Copy out the records below word for word, keeping every line and its order unchanged.

— Start Records for processing —

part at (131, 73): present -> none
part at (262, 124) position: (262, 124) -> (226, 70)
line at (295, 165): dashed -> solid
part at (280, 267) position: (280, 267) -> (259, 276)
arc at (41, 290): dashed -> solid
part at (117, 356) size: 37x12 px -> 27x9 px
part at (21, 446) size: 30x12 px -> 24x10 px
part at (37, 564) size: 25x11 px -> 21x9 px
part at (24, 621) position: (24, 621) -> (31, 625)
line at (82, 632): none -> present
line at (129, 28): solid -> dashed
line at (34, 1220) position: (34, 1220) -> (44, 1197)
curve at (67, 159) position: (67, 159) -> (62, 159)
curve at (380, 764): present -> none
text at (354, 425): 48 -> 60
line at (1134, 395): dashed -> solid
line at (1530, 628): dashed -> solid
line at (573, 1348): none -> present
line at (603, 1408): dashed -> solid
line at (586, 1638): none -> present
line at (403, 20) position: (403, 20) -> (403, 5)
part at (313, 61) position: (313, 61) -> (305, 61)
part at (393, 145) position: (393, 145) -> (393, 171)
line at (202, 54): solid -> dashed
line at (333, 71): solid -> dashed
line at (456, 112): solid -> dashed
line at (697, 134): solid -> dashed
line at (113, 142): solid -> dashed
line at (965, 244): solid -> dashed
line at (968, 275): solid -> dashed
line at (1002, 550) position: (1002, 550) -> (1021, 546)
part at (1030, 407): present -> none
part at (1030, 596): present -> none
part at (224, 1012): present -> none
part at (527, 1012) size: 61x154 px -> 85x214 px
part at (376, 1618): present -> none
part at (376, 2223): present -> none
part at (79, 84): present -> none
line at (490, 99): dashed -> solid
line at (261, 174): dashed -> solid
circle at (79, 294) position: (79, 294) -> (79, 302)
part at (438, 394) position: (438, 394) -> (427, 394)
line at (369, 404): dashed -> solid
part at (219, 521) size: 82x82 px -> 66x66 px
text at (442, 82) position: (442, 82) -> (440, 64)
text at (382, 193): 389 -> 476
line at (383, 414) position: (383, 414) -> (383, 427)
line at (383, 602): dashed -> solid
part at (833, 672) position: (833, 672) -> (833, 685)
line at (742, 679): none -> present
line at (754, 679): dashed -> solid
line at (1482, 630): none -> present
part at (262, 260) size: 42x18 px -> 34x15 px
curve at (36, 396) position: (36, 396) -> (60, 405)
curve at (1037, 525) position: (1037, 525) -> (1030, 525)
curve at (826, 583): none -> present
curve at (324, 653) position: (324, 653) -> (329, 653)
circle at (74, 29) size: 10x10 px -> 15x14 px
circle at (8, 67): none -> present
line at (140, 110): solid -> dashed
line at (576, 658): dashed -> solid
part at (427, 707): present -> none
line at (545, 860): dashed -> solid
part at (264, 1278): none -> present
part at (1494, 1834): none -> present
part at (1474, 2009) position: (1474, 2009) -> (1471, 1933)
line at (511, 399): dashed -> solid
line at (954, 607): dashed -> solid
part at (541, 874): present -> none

— End Records for processing —

__Result for this exercise__:
part at (131, 73): present -> none
part at (262, 124) position: (262, 124) -> (226, 70)
line at (295, 165): dashed -> solid
part at (280, 267) position: (280, 267) -> (259, 276)
arc at (41, 290): dashed -> solid
part at (117, 356) size: 37x12 px -> 27x9 px
part at (21, 446) size: 30x12 px -> 24x10 px
part at (37, 564) size: 25x11 px -> 21x9 px
part at (24, 621) position: (24, 621) -> (31, 625)
line at (82, 632): none -> present
line at (129, 28): solid -> dashed
line at (34, 1220) position: (34, 1220) -> (44, 1197)
curve at (67, 159) position: (67, 159) -> (62, 159)
curve at (380, 764): present -> none
text at (354, 425): 48 -> 60
line at (1134, 395): dashed -> solid
line at (1530, 628): dashed -> solid
line at (573, 1348): none -> present
line at (603, 1408): dashed -> solid
line at (586, 1638): none -> present
line at (403, 20) position: (403, 20) -> (403, 5)
part at (313, 61) position: (313, 61) -> (305, 61)
part at (393, 145) position: (393, 145) -> (393, 171)
line at (202, 54): solid -> dashed
line at (333, 71): solid -> dashed
line at (456, 112): solid -> dashed
line at (697, 134): solid -> dashed
line at (113, 142): solid -> dashed
line at (965, 244): solid -> dashed
line at (968, 275): solid -> dashed
line at (1002, 550) position: (1002, 550) -> (1021, 546)
part at (1030, 407): present -> none
part at (1030, 596): present -> none
part at (224, 1012): present -> none
part at (527, 1012) size: 61x154 px -> 85x214 px
part at (376, 1618): present -> none
part at (376, 2223): present -> none
part at (79, 84): present -> none
line at (490, 99): dashed -> solid
line at (261, 174): dashed -> solid
circle at (79, 294) position: (79, 294) -> (79, 302)
part at (438, 394) position: (438, 394) -> (427, 394)
line at (369, 404): dashed -> solid
part at (219, 521) size: 82x82 px -> 66x66 px
text at (442, 82) position: (442, 82) -> (440, 64)
text at (382, 193): 389 -> 476
line at (383, 414) position: (383, 414) -> (383, 427)
line at (383, 602): dashed -> solid
part at (833, 672) position: (833, 672) -> (833, 685)
line at (742, 679): none -> present
line at (754, 679): dashed -> solid
line at (1482, 630): none -> present
part at (262, 260) size: 42x18 px -> 34x15 px
curve at (36, 396) position: (36, 396) -> (60, 405)
curve at (1037, 525) position: (1037, 525) -> (1030, 525)
curve at (826, 583): none -> present
curve at (324, 653) position: (324, 653) -> (329, 653)
circle at (74, 29) size: 10x10 px -> 15x14 px
circle at (8, 67): none -> present
line at (140, 110): solid -> dashed
line at (576, 658): dashed -> solid
part at (427, 707): present -> none
line at (545, 860): dashed -> solid
part at (264, 1278): none -> present
part at (1494, 1834): none -> present
part at (1474, 2009) position: (1474, 2009) -> (1471, 1933)
line at (511, 399): dashed -> solid
line at (954, 607): dashed -> solid
part at (541, 874): present -> none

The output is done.